> **Exercise inputs**
=-=-=

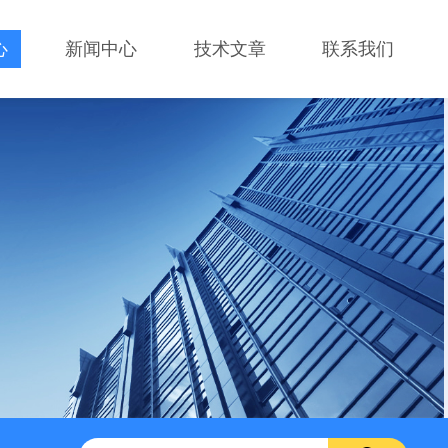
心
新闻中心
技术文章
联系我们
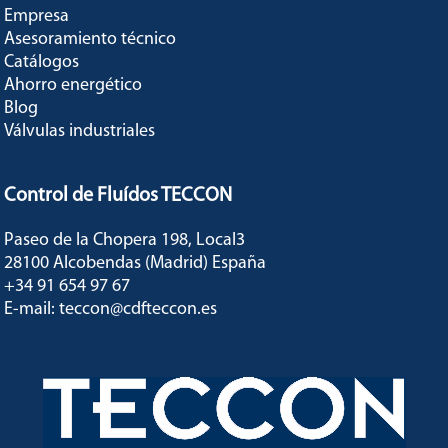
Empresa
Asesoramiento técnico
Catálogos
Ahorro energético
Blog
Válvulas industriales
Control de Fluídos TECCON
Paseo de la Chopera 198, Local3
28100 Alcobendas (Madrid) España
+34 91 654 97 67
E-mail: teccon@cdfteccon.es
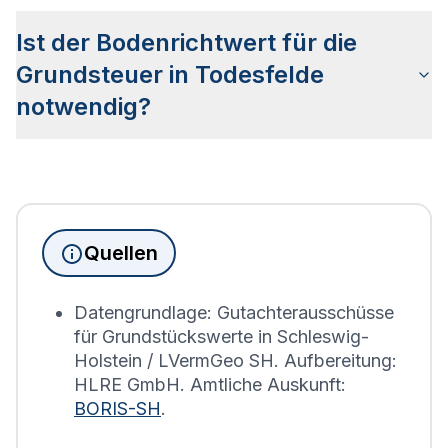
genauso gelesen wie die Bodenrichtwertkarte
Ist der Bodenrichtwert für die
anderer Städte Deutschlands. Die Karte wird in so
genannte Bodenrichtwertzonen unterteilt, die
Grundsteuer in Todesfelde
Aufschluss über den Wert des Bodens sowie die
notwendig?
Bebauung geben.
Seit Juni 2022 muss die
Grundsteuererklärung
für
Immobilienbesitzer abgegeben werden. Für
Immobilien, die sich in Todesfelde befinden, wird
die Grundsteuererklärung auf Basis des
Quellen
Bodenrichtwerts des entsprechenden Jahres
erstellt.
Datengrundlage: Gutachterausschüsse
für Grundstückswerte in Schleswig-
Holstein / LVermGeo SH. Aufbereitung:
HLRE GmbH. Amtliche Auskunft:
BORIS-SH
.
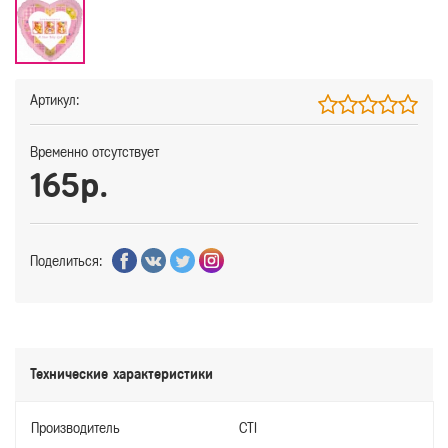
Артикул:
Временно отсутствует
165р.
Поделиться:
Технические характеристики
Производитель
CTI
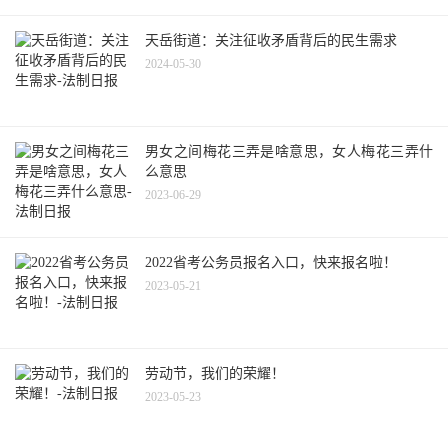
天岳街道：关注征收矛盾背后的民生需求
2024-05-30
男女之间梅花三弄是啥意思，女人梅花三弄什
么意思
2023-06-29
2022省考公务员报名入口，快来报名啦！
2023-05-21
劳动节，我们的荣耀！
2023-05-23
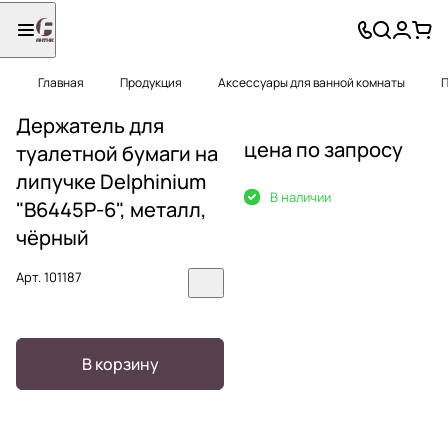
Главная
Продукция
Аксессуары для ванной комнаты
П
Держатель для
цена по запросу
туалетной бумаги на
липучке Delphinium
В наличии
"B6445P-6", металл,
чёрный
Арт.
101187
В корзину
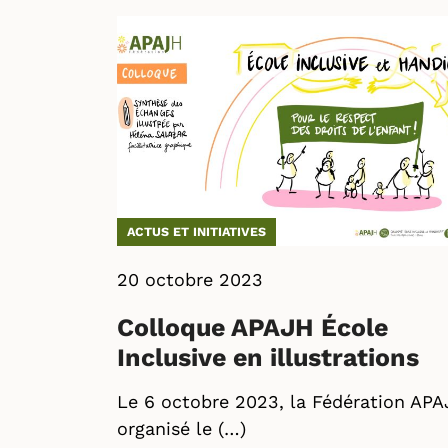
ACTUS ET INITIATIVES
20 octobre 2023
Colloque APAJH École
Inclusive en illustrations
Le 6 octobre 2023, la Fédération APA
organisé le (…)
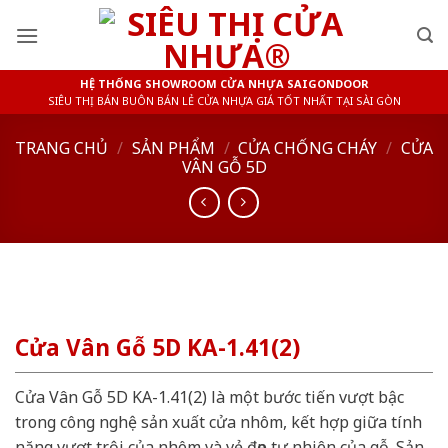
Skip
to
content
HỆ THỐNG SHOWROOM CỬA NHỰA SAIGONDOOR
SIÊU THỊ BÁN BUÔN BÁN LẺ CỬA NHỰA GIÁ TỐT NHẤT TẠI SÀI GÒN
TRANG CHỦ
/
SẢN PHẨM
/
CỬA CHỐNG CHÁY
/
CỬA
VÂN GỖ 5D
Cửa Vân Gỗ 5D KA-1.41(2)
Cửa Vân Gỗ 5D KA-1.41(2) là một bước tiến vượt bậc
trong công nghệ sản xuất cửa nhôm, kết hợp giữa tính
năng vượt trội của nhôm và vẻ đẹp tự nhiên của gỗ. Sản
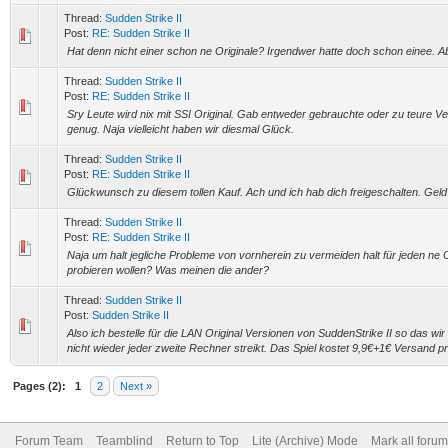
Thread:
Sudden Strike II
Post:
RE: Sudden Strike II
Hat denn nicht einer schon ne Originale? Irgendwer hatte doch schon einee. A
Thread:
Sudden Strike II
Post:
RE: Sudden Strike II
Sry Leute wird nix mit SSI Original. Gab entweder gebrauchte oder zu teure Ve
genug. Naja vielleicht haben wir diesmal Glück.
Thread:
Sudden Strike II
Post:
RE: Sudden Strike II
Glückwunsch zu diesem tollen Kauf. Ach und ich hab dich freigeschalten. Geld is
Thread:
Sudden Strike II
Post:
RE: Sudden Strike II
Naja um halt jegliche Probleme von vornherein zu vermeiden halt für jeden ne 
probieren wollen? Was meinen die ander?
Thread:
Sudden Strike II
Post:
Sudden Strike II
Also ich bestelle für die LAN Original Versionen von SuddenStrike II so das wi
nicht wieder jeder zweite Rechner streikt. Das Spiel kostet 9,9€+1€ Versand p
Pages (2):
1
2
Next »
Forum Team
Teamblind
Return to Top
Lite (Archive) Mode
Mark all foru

=-=-=

> **What is expected**
Retype the data exactly; images stay out.

> **Task response**
心
新闻中心
技术文章
联系我们
Empresa
Asesoramiento técnico
Catálogos
Ahorro energético
Blog
Válvulas industriales
Control de Fluídos TECCON
Paseo de la Chopera 198, Local3
28100 Alcobendas (Madrid) España
+34 91 654 97 67
E-mail: teccon@cdfteccon.es
genauso gelesen wie die Bodenrichtwertkarte
Ist der Bodenrichtwert für die
anderer Städte Deutschlands. Die Karte wird in so
genannte Bodenrichtwertzonen unterteilt, die
Grundsteuer in Todesfelde
Aufschluss über den Wert des Bodens sowie die
notwendig?
Bebauung geben.
Seit Juni 2022 muss die
Grundsteuererklärung
für
Immobilienbesitzer abgegeben werden. Für
Immobilien, die sich in Todesfelde befinden, wird
die Grundsteuererklärung auf Basis des
Quellen
Bodenrichtwerts des entsprechenden Jahres
erstellt.
Datengrundlage: Gutachterausschüsse
für Grundstückswerte in Schleswig-
Holstein / LVermGeo SH. Aufbereitung:
HLRE GmbH. Amtliche Auskunft:
BORIS-SH
.
Артикул:
Временно отсутствует
165р.
Поделиться:
Технические характеристики
Производитель
CTI
天岳街道：关注征收矛盾背后的民生需求
2024-05-30
男女之间梅花三弄是啥意思，女人梅花三弄什
么意思
2023-06-29
2022省考公务员报名入口，快来报名啦！
2023-05-21
劳动节，我们的荣耀！
2023-05-23
Главная
Продукция
Аксессуары для ванной комнаты
П
Держатель для
цена по запросу
туалетной бумаги на
липучке Delphinium
В наличии
"B6445P-6", металл,
чёрный
Арт.
101187
В корзину
ACTUS ET INITIATIVES
20 octobre 2023
Colloque APAJH École
Inclusive en illustrations
Le 6 octobre 2023, la Fédération APA
organisé le (…)
Skip
to
content
HỆ THỐNG SHOWROOM CỬA NHỰA SAIGONDOOR
SIÊU THỊ BÁN BUÔN BÁN LẺ CỬA NHỰA GIÁ TỐT NHẤT TẠI SÀI GÒN
TRANG CHỦ
/
SẢN PHẨM
/
CỬA CHỐNG CHÁY
/
CỬA
VÂN GỖ 5D
Cửa Vân Gỗ 5D KA-1.41(2)
Cửa Vân Gỗ 5D KA-1.41(2) là một bước tiến vượt bậc
trong công nghệ sản xuất cửa nhôm, kết hợp giữa tính
năng vượt trội của nhôm và vẻ đẹp tự nhiên của gỗ. Sản
Thread:
Sudden Strike II
Post:
RE: Sudden Strike II
Hat denn nicht einer schon ne Originale? Irgendwer hatte doch schon einee. A
Thread:
Sudden Strike II
Post:
RE: Sudden Strike II
Sry Leute wird nix mit SSI Original. Gab entweder gebrauchte oder zu teure Ve
genug. Naja vielleicht haben wir diesmal Glück.
Thread:
Sudden Strike II
Post:
RE: Sudden Strike II
Glückwunsch zu diesem tollen Kauf. Ach und ich hab dich freigeschalten. Geld is
Thread:
Sudden Strike II
Post:
RE: Sudden Strike II
Naja um halt jegliche Probleme von vornherein zu vermeiden halt für jeden ne 
probieren wollen? Was meinen die ander?
Thread:
Sudden Strike II
Post:
Sudden Strike II
Also ich bestelle für die LAN Original Versionen von SuddenStrike II so das wi
nicht wieder jeder zweite Rechner streikt. Das Spiel kostet 9,9€+1€ Versand p
Pages (2):
1
2
Next »
Forum Team
Teamblind
Return to Top
Lite (Archive) Mode
Mark all foru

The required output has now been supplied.